Here is how I would define axiological hedonism:
- Suffering, i.e. any negatively valenced experience, has intrinsic disvalue.
- Pleasure, i.e. any positively valenced experience, has intrinsic value.
- Nothing else has intrinsic value or disvalue.
The core of my take on axiology is that something has intrinsic (dis)value if and only if it literally is valuable. Intuitions are not evidence for intrinsic value.
I am convinced that suffering (and pleasure) fit this criterion. The disvalue of suffering is self-evident from introspection, i.e. from observing how suffering feels. The disvalue is inherent in the experience; it is not a matter of an evaluation done by me, or a desire for the suffering to stop felt by me (even though there is a strong correlation), or me having a certain attitude towards suffering.
That being said, I think a subjective judgment cannot be avoided when it comes to comparison of (different kinds of) suffering and pleasure. In the words of John Stuart Mill:
Neither pains nor pleasures are homogeneous, and pain is always heterogeneous with pleasure. What is there to decide whether a particular pleasure is worth purchasing at the cost of a particular pain, except the feelings and judgment of the experienced? (What Utilitarianism Is)
An experience does not inherently carry information about its commensurability with other experiences, but it does carry the basic information that its value is positive or negative. The basic variant of axiological hedonism is only concerned with the latter.
See the Theories of Well-being chapter at utilitarianism.net for a detailed philosophical overview of this topic.
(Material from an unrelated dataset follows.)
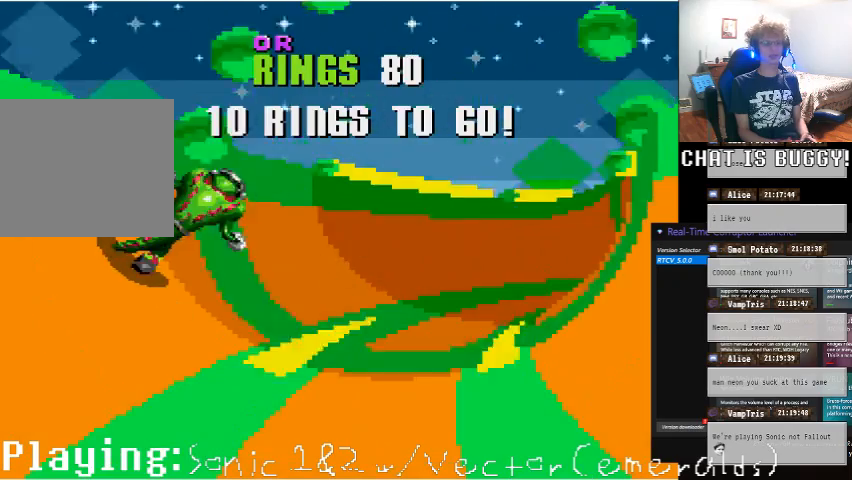
{"dt_ms": 500, "buttons": [], "left_stick": "center", "right_stick": "center", "events": [[350, "DPAD_RIGHT", "down"], [500, "DPAD_RIGHT", "up"]]}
The simple case against hedonism is just that it is bizarrely restrictive: many of us have non-hedonistic ultimate desires about our own lives that seem perfectly reasonable, so the burden is on the hedonist to establish that they know better than we do what is good for us, and - in particular - that our subjective feelings are the only things that could reasonably be taken to matter for our own sakes. That's an extremely (and I would say implausibly) restrictive claim.
When you say "what is good for us", could it be translated as "what we are attached to"? If you care about knowledge or relationships, you will experience (dis)satisfaction depending on what relevant events happen in your life, and you will be motivated to achieve goals related to these things, but this is a far cry from what intrinsic value means in my view.
In essence, when I say suffering is intrinsically bad, I don't mean that it is bad for anyone; I mean that it is bad period. The badness is an inherent feature of the experience.
So from my perspective, the non-hedonist is making an extraordinary and unfalsifiable claim when positing the existence of non-experiential goods.